Dublin, milenyum için bitirilmesi planlanıp, muhtemelen İrlandalıların rahatlığından kaynaklı ancak 2002 de bitirilen 123 metrelik The Spire of Dublin denen direkle de çok meşhur.Aslında şehrin tam ortasında bütün tarihi bina ve anıtların arasında göğe doğru uzanan bayraksız bir bayrak direği ve Dublinliler pek de sorgulamıyorlar o direğin varlığını…..
Dublin renkli kapılarıyla çok iyi biliniyor ama bir hafta boyunca kimse bize net olarak kapıların neden boyalı olduğunu anlatamadı, rehberimiz dahil.Kimisi en uzun dönem İngiliz krallığını yöneten Victoria öldüğünde bunu kutlamak amaçlı kapılar renklendi derken kimisi biz zaten hep sarhoşuz kapıyı karıştırmamak için boyuyoruz dedi.Bir Guinness’e sormak lazım.

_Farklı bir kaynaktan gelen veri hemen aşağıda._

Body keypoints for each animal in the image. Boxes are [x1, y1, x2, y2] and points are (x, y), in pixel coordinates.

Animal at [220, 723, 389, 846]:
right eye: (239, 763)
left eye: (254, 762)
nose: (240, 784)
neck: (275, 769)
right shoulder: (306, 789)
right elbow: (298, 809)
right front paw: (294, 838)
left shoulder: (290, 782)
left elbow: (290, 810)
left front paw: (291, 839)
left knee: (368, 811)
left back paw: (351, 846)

Bu arada İrlanda turu boyunca bize eşlik eden rehberimiz tam 74 yaşında idi, şoförümüz ise 72… Ve yol boyunca karşılaştığımız diğer rehber ve şoförlerde onlardan daha genç değildiler….Bu bize ülkede bir rehber şoför mafyası olduğu hissini uyandırdı.Belki biri ölmeden yerine yenisini almıyorlardır…
İrlandada gerçekten bir genç nüfus sorunu var ülke, ada ülkesi olmanın dezavantajlarından birini yaşıyor, çiftçilik yapmak istemeyen gençler başta Amerika olmak üzere ülke dışına gidiyorlar…

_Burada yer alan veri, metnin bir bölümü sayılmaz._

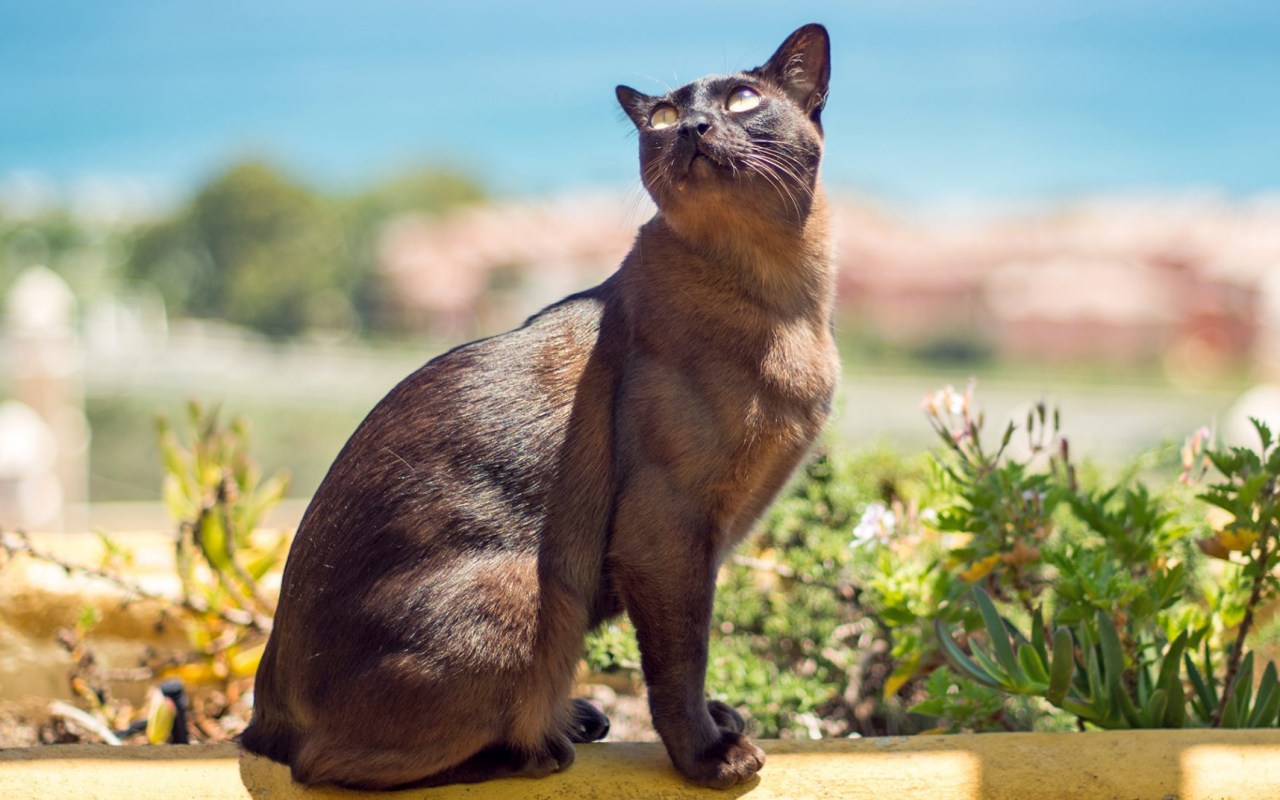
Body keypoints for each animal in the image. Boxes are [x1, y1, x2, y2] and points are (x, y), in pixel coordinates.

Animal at [241, 21, 839, 788]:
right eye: (664, 118)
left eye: (740, 100)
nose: (694, 128)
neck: (785, 297)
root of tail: (261, 718)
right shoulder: (666, 532)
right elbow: (680, 663)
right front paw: (711, 756)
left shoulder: (708, 540)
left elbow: (693, 661)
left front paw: (721, 721)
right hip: (535, 589)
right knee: (326, 766)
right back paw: (545, 743)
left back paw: (573, 721)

İrlanda turu sırasında publarda konuştuğum hiç kimse 1845-52 yılları arasında yaşanan büyük kıtlık sırasında Osmanlı Padişahı Abdülmecid’in yaptığı büyük para yardımını ve yollanan erzak dolu gemileri bilmiyor, bir çoğu için Türk demek önce Kuşadası sonra da kuaförü anlamına geliyor.Yolumuz üzerinde gezeceğimiz Cork şehri de 300 bin civarındaki nüfusuna hizmet veren 50 den fazla Türk kuaförüyle bu konuda en iddialı örneklerden biri.

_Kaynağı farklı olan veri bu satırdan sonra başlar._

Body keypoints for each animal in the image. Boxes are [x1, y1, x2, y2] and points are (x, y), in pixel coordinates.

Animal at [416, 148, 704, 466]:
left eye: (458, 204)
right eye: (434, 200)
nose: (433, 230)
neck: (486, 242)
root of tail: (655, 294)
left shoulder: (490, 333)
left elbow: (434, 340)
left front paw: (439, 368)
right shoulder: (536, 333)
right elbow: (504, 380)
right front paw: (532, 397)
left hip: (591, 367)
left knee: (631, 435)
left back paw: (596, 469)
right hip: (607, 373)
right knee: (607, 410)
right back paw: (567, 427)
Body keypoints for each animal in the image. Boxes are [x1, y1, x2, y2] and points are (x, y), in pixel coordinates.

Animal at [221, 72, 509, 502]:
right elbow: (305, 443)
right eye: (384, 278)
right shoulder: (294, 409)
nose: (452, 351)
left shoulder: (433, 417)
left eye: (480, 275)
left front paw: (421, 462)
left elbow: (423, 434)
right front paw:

Ülkede şehir dışına çıkıldığı anda bir anda her şey yavaşlıyor…Bu yavaşlık özellikle hayvanlara sirayet etmiş durumda.Avrupanın en önemli et ve süt üreticisi İrlanda’nın ineklerini ayakta görmek pek mümkün değil, sürekli oturur durumdalar, aslında bütün hayvanlar oturuyor, inekler, atlar, koyunlar, köpekler….
Ülkede şehirde bile yüksek binalar görmek mümkün değil, şehir dışına çıkınca ise bir anda her yeri rengarenk çiçeklerle bezeli, alçak çitlerle çevrili büyük bahçeler içindeki rengarenk müstakil evlerin önünden geçmek çocukluğumuzdaki resim derslerinde çizdiğimiz pastel tablolar aklımıza getiriyor.Her kilometrede sanki o tablonun içinde bir yerlerde, asfaltın bitip ormanın başladığı dar yollarda kıvrıla kıvrıla bir de ters akan trafikte ilerliyor gibiyiz…
İrlanda turumuzda en vefalı yol arkadaşlarımızdan biride ülkenin ne köklü viskisi Jameson.Ülkenin en köklü üreticisinin damıtma tesisini ziyaret etmeden geçmiyoruz Middleton’dan.Dünyanın en büyük imbiğini görmek ve üzerine Galatasarın 4.yıldızı olan atkıyı koyup resim çekmek de oldukça ayrıcalıklı.
İrlanda turunun en önemli ziyaretlerinden biri yolumuzun sonuna doğru bizi ağırlayan Moher uçurumları.Antalyanın falezlerinin çok daha yüksek ve korkuncu olarak çok basitçe ifade etsekde ülkede yılda yaklaşık 250 gün yağmur ve Haziran ayında bile 12 derecelik bir ortalama sıcaklık ile rüzgarı hesaba kattığınızda karanlık Atlantik sularının dalgalarla yarattığı efekt çok daha etkileyici.
Çok iyi yiyip çok iyi içtiğimiz, güzel insanlarla birlikte olduğumuz, her hatırladığımızda yeniden yaşayacağımız ve biz hatırladıkça hep yeni kalacak bir hafta idi.Katılımıyla güzelleştiren herkese teşekkürler.